_Task to carry out_
Keyword search on "label": report each line of the records that contains it.

Segment Start: Entries supplied

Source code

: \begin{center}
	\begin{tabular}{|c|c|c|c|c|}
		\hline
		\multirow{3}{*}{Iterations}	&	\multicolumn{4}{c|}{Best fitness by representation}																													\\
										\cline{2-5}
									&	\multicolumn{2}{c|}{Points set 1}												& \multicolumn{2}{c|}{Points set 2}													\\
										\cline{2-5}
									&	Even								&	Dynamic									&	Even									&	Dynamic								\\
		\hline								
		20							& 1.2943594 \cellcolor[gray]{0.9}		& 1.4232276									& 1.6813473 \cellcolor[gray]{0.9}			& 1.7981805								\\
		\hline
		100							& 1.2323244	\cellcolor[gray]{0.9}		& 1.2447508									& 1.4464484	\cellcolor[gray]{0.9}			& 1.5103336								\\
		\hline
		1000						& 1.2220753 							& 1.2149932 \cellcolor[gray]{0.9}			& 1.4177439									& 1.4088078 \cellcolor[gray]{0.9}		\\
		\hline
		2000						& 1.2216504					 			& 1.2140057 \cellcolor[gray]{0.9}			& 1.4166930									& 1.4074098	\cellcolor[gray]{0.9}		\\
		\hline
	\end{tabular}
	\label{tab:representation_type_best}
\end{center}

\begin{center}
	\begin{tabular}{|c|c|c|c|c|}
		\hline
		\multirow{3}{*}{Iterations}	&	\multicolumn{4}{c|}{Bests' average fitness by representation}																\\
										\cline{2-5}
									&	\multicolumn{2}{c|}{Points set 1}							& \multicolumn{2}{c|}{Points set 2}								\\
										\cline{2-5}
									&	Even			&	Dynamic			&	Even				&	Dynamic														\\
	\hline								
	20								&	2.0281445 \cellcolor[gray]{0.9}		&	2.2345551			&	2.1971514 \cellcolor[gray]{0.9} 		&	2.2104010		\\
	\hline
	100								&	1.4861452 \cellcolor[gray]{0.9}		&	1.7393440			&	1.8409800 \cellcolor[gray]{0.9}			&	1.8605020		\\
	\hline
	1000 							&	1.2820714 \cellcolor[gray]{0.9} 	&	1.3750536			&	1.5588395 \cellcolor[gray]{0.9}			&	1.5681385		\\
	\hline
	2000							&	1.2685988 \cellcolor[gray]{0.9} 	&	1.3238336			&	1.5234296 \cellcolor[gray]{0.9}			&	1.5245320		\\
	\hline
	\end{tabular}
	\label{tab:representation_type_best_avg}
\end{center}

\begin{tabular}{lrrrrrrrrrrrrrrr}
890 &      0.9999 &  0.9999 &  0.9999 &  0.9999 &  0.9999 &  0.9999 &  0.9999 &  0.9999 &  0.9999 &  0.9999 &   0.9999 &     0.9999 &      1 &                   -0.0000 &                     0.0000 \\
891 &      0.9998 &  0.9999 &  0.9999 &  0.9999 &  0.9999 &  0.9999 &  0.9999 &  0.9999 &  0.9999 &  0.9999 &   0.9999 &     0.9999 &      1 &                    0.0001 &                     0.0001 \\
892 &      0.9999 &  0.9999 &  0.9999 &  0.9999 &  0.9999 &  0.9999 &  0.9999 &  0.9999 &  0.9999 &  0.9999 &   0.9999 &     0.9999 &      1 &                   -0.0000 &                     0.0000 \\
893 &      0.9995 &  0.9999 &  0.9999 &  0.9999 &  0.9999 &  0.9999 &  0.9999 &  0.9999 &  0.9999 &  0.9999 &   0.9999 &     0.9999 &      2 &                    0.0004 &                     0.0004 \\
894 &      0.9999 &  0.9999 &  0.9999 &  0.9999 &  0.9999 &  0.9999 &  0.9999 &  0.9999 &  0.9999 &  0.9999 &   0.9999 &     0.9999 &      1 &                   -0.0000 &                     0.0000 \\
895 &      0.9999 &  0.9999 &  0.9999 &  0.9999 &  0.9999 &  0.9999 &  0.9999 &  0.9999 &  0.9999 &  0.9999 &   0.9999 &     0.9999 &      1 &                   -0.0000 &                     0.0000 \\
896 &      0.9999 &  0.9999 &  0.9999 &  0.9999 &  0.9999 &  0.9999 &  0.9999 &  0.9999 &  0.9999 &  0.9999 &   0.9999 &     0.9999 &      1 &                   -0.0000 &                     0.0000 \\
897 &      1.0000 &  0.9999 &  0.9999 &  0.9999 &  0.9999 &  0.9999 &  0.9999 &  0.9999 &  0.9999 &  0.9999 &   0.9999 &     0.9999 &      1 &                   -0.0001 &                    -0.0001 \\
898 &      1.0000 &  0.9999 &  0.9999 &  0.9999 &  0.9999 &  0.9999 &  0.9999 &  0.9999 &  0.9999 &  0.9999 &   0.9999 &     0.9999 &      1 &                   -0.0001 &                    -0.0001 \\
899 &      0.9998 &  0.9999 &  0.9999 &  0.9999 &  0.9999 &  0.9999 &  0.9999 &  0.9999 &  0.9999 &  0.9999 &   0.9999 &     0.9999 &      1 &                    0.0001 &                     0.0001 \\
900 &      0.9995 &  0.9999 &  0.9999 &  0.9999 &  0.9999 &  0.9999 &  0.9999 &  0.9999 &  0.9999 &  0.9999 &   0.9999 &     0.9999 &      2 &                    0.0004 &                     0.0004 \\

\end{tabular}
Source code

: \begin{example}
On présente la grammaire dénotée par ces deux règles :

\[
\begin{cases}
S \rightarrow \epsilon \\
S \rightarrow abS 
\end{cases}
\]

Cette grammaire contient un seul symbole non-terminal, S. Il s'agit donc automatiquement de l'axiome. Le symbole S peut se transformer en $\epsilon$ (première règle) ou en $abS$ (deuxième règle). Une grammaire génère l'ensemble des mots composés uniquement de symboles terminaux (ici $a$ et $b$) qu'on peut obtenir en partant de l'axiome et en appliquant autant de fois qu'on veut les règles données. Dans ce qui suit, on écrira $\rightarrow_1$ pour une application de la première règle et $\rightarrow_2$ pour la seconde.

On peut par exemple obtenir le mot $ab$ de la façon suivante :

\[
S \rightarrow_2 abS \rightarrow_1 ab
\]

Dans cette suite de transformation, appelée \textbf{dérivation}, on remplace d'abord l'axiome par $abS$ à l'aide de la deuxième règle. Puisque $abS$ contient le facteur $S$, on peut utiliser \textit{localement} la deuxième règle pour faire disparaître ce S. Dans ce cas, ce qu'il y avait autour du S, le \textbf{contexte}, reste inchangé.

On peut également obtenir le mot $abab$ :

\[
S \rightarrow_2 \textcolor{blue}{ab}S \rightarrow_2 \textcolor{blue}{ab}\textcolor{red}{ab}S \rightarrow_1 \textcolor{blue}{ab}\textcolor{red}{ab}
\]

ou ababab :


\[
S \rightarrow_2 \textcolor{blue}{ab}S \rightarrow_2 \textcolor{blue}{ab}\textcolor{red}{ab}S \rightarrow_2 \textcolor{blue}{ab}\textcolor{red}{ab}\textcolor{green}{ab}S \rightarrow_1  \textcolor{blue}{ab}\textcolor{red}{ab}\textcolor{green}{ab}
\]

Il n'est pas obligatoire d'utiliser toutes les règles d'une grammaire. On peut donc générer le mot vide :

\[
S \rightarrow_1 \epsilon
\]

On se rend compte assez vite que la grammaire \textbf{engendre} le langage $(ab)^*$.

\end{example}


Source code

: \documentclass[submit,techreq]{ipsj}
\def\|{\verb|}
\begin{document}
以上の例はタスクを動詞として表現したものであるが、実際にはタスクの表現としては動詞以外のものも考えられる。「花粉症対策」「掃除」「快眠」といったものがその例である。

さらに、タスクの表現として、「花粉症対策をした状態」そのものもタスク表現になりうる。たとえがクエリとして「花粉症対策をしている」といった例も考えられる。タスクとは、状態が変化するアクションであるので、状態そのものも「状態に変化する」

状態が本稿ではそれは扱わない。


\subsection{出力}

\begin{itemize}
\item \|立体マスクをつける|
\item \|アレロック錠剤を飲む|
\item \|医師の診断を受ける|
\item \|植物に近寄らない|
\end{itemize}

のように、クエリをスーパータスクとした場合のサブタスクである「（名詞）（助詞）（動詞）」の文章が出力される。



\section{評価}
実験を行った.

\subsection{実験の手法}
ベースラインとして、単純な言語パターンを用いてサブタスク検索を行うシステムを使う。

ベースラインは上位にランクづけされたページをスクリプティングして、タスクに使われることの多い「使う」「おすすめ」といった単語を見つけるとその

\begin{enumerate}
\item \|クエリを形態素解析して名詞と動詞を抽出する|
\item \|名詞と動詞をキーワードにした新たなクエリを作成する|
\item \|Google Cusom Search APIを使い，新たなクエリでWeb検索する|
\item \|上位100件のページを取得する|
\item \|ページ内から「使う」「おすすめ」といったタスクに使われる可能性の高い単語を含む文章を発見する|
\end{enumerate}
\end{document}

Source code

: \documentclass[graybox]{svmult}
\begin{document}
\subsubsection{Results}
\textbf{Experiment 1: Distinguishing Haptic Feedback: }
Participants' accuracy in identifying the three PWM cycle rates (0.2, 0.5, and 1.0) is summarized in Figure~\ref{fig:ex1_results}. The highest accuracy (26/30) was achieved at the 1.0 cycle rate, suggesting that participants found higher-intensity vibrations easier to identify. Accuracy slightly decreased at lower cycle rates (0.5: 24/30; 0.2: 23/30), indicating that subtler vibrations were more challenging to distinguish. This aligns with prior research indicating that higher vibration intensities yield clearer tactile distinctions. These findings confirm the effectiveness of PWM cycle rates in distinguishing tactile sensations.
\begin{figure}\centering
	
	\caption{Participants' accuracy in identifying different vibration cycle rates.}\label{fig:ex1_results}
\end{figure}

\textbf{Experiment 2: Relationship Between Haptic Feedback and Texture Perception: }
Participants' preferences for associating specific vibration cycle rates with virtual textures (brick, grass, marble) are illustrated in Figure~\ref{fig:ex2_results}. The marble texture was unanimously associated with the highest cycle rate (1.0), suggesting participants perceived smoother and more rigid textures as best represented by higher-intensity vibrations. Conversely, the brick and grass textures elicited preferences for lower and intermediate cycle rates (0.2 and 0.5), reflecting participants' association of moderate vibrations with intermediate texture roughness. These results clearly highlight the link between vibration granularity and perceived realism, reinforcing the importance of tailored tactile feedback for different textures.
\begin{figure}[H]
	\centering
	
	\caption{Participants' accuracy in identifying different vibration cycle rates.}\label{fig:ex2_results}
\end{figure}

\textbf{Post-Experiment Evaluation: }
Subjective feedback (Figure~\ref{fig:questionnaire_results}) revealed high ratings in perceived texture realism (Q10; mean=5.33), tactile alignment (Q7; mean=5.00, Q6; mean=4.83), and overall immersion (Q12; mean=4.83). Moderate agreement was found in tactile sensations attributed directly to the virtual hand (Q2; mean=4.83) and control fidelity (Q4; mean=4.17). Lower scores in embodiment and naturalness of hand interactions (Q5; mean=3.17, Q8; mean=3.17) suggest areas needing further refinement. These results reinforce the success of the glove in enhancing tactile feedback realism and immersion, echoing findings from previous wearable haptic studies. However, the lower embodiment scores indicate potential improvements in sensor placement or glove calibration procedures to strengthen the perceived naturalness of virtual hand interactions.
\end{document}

Segment End: Entries supplied

_Exercise result_
	\label{tab:representation_type_best}
	\label{tab:representation_type_best_avg}
	\caption{Participants' accuracy in identifying different vibration cycle rates.}\label{fig:ex1_results}
	\caption{Participants' accuracy in identifying different vibration cycle rates.}\label{fig:ex2_results}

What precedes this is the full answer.